• Task to complete: Looking at the entries below, how many lines include the word "null"? Answer with the number alone.
== Records shown ==
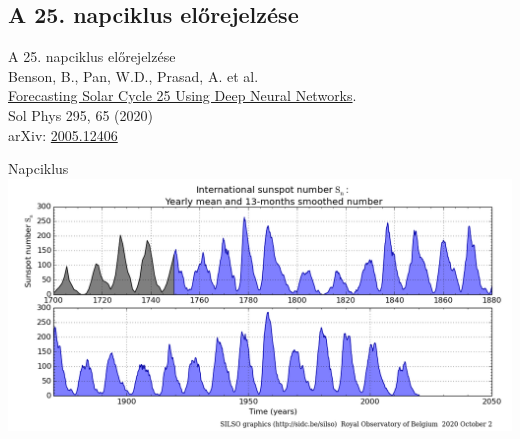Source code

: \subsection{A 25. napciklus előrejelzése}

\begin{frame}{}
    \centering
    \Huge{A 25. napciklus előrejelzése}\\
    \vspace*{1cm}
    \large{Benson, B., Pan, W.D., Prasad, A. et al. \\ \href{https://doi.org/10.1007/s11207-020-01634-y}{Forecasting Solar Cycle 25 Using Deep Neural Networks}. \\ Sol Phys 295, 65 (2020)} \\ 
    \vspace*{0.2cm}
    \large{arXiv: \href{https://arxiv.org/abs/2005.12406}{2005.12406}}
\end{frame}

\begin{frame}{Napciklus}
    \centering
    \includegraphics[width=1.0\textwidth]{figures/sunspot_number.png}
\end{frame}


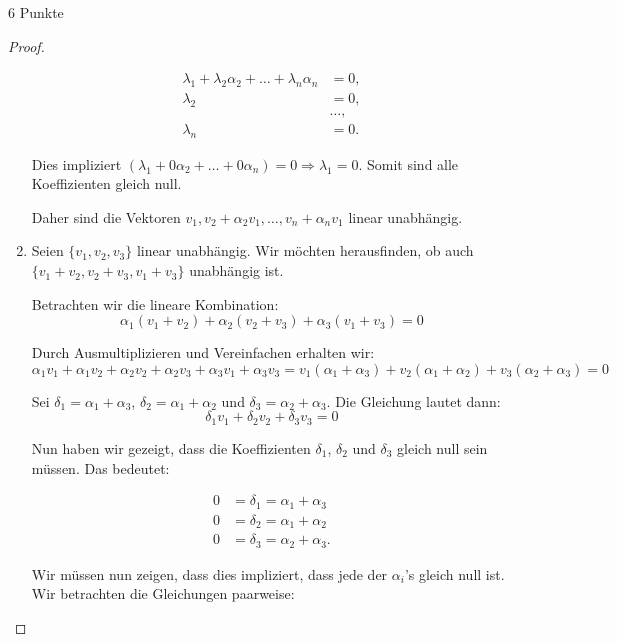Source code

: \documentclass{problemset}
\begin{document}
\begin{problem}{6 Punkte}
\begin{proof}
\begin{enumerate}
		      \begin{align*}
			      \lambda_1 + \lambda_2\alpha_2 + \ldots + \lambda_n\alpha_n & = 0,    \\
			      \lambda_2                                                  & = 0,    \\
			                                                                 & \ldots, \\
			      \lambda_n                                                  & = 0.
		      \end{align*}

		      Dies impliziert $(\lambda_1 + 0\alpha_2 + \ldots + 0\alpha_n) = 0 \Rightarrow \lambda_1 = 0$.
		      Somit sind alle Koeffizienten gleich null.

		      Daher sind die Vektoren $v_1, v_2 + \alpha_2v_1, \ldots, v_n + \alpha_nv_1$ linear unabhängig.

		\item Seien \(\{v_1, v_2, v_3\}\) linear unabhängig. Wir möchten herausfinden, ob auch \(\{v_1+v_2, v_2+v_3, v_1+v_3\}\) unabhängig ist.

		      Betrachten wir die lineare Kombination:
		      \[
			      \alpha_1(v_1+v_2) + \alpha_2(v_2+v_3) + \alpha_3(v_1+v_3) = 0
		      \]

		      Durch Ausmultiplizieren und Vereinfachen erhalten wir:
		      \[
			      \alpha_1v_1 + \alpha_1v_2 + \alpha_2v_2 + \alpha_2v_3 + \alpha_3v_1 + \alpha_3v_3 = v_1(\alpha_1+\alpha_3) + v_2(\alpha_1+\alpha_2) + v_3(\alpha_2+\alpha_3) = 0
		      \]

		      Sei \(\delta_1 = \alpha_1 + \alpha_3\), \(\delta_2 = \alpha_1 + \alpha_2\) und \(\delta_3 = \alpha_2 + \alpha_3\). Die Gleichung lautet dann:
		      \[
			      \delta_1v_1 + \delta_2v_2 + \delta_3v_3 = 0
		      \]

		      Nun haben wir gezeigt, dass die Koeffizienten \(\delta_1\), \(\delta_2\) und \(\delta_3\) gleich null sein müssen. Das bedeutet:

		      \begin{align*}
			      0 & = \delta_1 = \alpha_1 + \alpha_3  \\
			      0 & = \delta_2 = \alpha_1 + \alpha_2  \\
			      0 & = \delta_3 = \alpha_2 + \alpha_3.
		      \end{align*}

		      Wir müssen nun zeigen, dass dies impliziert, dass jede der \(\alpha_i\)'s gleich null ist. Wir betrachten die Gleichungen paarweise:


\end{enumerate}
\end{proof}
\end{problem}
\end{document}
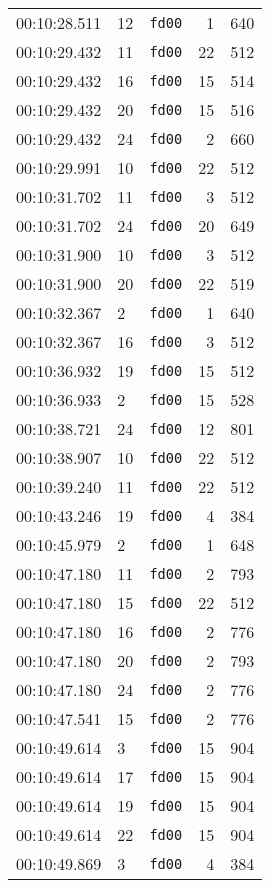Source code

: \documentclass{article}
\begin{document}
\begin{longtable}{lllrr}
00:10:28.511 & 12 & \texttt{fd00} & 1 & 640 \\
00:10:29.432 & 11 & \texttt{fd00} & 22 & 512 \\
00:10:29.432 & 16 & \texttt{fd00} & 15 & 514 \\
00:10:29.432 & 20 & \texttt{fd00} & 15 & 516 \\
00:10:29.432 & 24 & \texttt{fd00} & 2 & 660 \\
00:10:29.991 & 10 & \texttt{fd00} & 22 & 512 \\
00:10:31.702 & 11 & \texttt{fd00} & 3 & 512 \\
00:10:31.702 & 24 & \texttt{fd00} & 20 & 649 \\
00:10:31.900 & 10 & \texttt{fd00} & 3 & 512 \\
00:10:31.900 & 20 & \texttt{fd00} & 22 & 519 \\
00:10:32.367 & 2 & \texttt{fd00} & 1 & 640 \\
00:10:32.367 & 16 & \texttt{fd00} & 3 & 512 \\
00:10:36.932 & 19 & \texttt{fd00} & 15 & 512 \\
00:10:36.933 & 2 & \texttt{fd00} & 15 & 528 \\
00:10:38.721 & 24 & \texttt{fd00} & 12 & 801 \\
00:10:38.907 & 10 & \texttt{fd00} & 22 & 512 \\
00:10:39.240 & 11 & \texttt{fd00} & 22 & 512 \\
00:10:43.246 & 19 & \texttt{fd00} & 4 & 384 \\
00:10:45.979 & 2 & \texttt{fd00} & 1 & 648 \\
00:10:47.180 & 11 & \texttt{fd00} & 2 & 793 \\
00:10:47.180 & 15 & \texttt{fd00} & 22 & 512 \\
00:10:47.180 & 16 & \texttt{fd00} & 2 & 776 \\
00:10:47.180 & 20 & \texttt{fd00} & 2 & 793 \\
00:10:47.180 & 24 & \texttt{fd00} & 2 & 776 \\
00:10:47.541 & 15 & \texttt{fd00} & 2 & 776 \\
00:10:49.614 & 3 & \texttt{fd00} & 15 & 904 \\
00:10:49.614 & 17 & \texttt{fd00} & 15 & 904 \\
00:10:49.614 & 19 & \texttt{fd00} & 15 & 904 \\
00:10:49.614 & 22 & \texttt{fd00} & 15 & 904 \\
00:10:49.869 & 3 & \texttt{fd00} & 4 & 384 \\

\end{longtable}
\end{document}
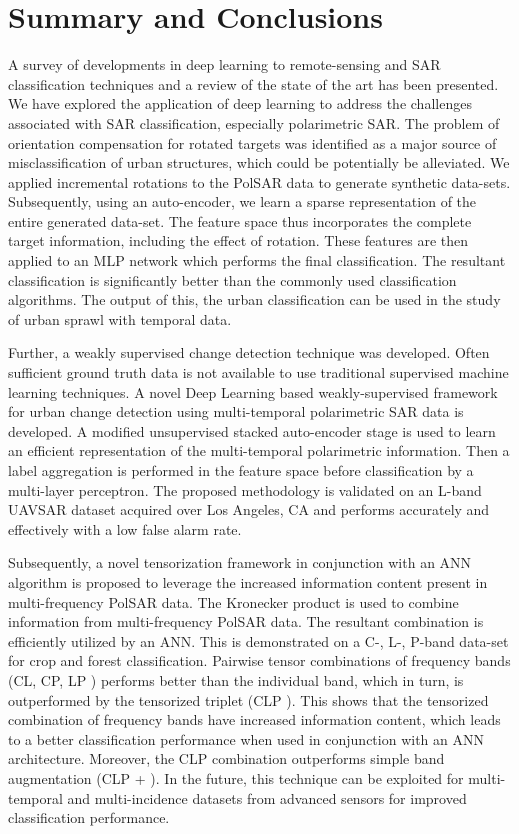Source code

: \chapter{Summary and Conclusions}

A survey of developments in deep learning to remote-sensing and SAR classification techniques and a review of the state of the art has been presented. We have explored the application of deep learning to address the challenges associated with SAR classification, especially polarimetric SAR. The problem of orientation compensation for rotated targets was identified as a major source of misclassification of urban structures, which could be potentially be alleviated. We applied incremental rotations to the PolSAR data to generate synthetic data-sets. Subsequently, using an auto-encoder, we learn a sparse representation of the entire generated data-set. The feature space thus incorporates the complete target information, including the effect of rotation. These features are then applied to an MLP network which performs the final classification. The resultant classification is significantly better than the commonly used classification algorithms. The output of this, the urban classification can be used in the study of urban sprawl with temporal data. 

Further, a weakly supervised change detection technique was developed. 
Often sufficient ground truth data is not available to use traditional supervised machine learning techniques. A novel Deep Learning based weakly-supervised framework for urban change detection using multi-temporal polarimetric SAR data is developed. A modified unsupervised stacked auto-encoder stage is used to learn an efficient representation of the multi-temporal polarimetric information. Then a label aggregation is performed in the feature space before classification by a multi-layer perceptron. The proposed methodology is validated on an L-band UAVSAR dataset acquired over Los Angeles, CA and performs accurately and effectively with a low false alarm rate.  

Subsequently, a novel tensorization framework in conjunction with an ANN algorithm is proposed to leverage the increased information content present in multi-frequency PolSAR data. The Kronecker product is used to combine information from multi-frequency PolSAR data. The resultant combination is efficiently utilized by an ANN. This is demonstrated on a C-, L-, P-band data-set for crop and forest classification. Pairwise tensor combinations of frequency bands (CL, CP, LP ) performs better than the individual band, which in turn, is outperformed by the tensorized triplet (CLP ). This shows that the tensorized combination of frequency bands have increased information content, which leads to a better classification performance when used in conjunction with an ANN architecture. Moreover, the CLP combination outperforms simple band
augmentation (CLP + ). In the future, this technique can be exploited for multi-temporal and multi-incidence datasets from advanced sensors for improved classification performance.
===
== Records shown ==
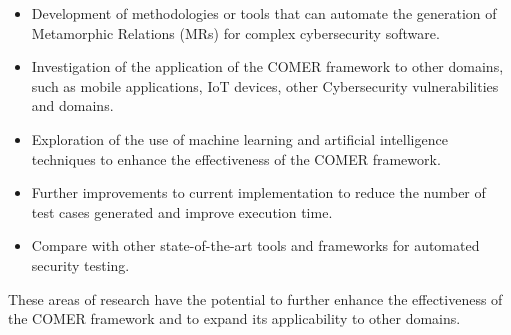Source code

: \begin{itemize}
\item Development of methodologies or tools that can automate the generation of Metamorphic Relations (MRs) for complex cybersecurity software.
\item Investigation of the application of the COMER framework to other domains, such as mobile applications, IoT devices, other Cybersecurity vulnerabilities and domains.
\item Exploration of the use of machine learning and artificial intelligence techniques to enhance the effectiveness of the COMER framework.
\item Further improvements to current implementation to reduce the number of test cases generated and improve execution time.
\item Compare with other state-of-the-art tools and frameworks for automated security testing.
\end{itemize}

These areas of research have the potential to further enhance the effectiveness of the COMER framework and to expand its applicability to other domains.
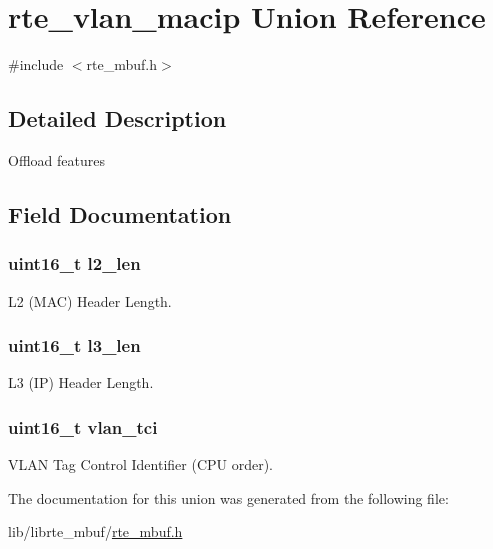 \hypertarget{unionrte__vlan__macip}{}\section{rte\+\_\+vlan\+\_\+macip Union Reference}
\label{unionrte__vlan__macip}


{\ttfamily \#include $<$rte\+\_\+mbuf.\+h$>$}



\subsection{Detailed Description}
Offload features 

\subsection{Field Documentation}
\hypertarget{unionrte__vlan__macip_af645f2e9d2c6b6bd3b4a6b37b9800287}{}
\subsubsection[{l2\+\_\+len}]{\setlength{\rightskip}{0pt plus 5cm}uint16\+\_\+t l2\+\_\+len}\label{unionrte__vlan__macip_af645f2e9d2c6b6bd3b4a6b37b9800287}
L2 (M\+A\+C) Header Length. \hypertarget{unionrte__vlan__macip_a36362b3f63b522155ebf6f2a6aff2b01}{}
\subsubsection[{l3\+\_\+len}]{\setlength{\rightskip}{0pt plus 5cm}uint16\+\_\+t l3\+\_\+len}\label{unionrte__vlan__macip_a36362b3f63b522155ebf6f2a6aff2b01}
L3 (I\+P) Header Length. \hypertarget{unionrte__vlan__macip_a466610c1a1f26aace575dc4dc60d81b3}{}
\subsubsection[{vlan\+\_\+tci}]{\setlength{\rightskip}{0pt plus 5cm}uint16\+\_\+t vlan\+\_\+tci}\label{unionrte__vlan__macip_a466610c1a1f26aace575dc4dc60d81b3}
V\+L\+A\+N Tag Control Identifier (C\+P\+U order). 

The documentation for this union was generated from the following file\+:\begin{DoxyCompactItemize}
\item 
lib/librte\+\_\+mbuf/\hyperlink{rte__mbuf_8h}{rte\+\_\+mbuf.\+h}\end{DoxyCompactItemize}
===
• Task output: 3